The problem is that weeds have begun attacking the hill. These cannot be controlled with pesticides, thanks to the park’s sensible “organic-only” regulations, and sending city workers onto the treacherous slopes to pull the weeds has been deemed unworkable. Thus Rebecca McMackin, the park’s Director of Horticulture, has struck upon a better solution: Rescue goats.
Four Nubian goats—Eyebrows, Hector, Horatio and Minnie—were rescues from a petting zoo that was shut down, and are now contentedly fenced onto the hill during the daytime. The creatures have no problem navigating the slope, and spend their day going up and down the hill, seeking out weeds and consuming them. “They don’t eat the grasses as much they eat the weeds, they literally have a preference,” McMackin told Gothamist. “This is a goat paradise. They’re thrilled.”

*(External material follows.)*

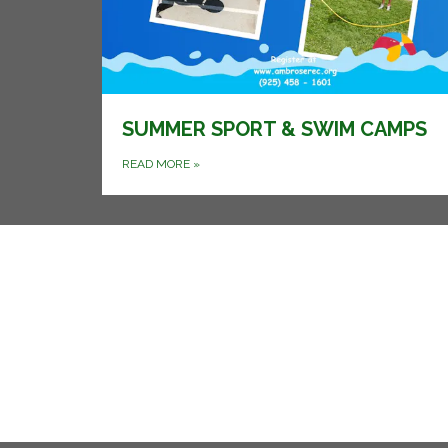
SUMMER SPORT & SWIM CAMPS
READ MORE
»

The goats will be allowed to freely roam the berm each day, and at night will be housed in a covered shed on the property, where they’ll have access to food and water. Brooklyn Bridge Park plans to keep them for two months before reassessing if they are a sustainable answer to the weed problem. If all goes according to plan, the goats will move in permanently.

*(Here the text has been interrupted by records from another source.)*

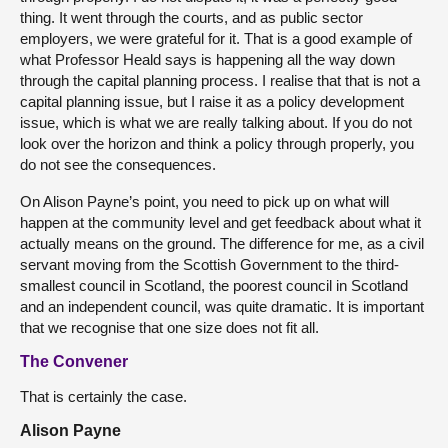
thing. It went through the courts, and as public sector
employers, we were grateful for it. That is a good example of
what Professor Heald says is happening all the way down
through the capital planning process. I realise that that is not a
capital planning issue, but I raise it as a policy development
issue, which is what we are really talking about. If you do not
look over the horizon and think a policy through properly, you
do not see the consequences.
On Alison Payne’s point, you need to pick up on what will
happen at the community level and get feedback about what it
actually means on the ground. The difference for me, as a civil
servant moving from the Scottish Government to the third-
smallest council in Scotland, the poorest council in Scotland
and an independent council, was quite dramatic. It is important
that we recognise that one size does not fit all.
The Convener
That is certainly the case.
Alison Payne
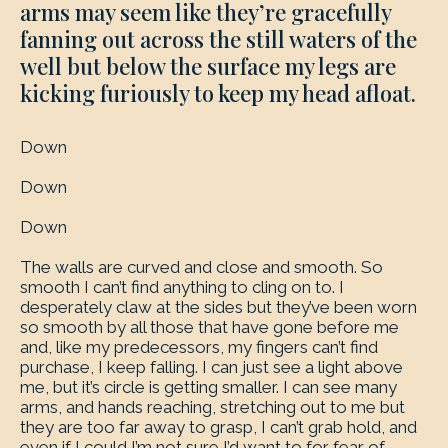
arms may seem like they’re gracefully
fanning out across the still waters of the
well but below the surface my legs are
kicking furiously to keep my head afloat.
Down
Down
Down
The walls are curved and close and smooth. So
smooth I can’t find anything to cling on to. I
desperately claw at the sides but they’ve been worn
so smooth by all those that have gone before me
and, like my predecessors, my fingers can’t find
purchase, I keep falling. I can just see a light above
me, but it’s circle is getting smaller. I can see many
arms, and hands reaching, stretching out to me but
they are too far away to grasp, I can’t grab hold, and
even if I could I’m not sure I’d want to for fear of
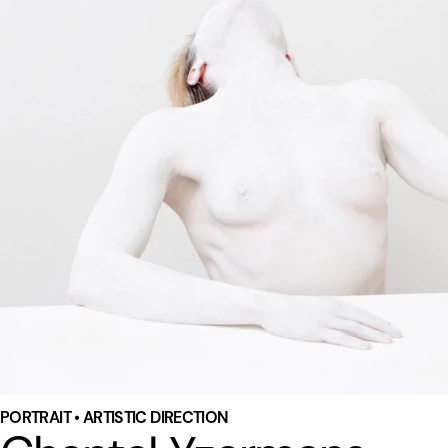
PORTRAIT • ARTISTIC DIRECTION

…Cute as they may be, however, the park is going to great lengths to keep them away from people. “In order for this project to work, they can’t be disturbed by the public,” McMackin stressed. “We need the public to not pester them and especially not to feed them. If they’re being given food, they won’t be hungry enough to eat the weeds, and if they don’t do their job the project will be a failure.”
The Prospect Park Alliance has also used goats to rid their site of weeds, explaining that the animals are a superior choice to machinery. As The Daily News reports,
“It’s feasible to go in with people, but that part of the park is incredibly steep,” [said Alliance spokeswoman Grace McCreight], adding that the area in question is too heavily wooded and precipitous for machinery. “Sending a person up those slopes would be a very strenuous climb…. It is more cost-efficient to do this kind of work with goats than with humans.”
Incidentally, New York City’s nickname of Gotham was borrowed from a town in Nottinghamshire, England. In Old English, “Got-” = “goat,” and “-ham” = “home,” loosely translated as “goat homestead.”